EXERCISE OBJECTIVE: Copy the records from the line containing "What is the maximum value shown in the chart?" through the end of the records, switching "maximum" to "largest" and leaving everything else unchanged. Leave the pictures out of your answer.

GIVEN DATA:
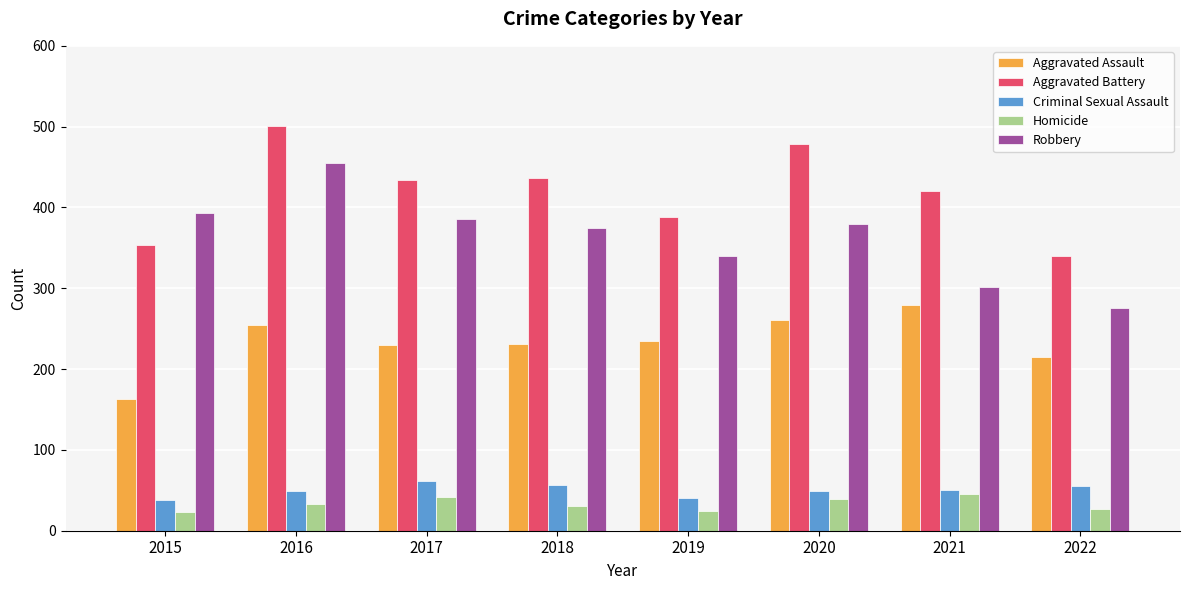

What is the total value across all series at 2019?

1027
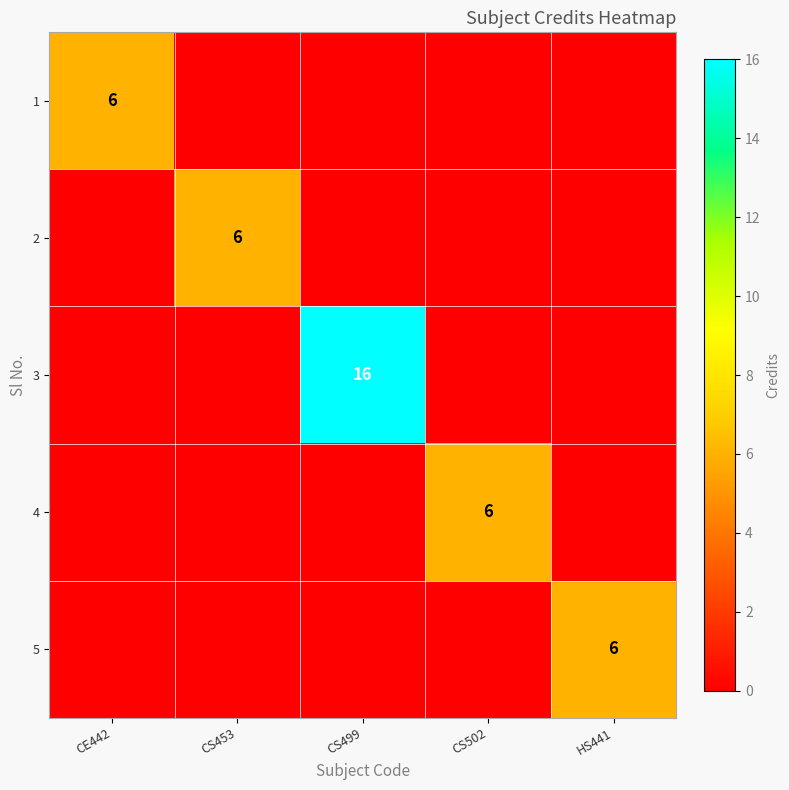

What is the maximum value shown in the chart?

16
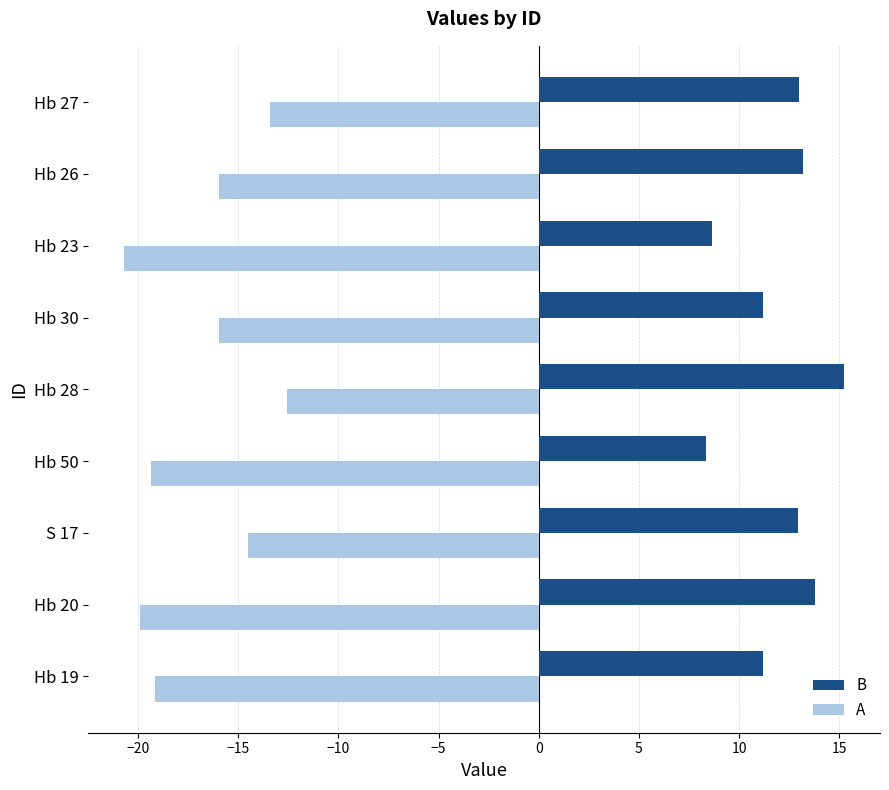

What is the difference between the maximum and minimum values in the B series?

6.9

EXERCISE OUTPUT:
What is the largest value shown in the chart?

16

What is the difference between the largest and minimum values in the B series?

6.9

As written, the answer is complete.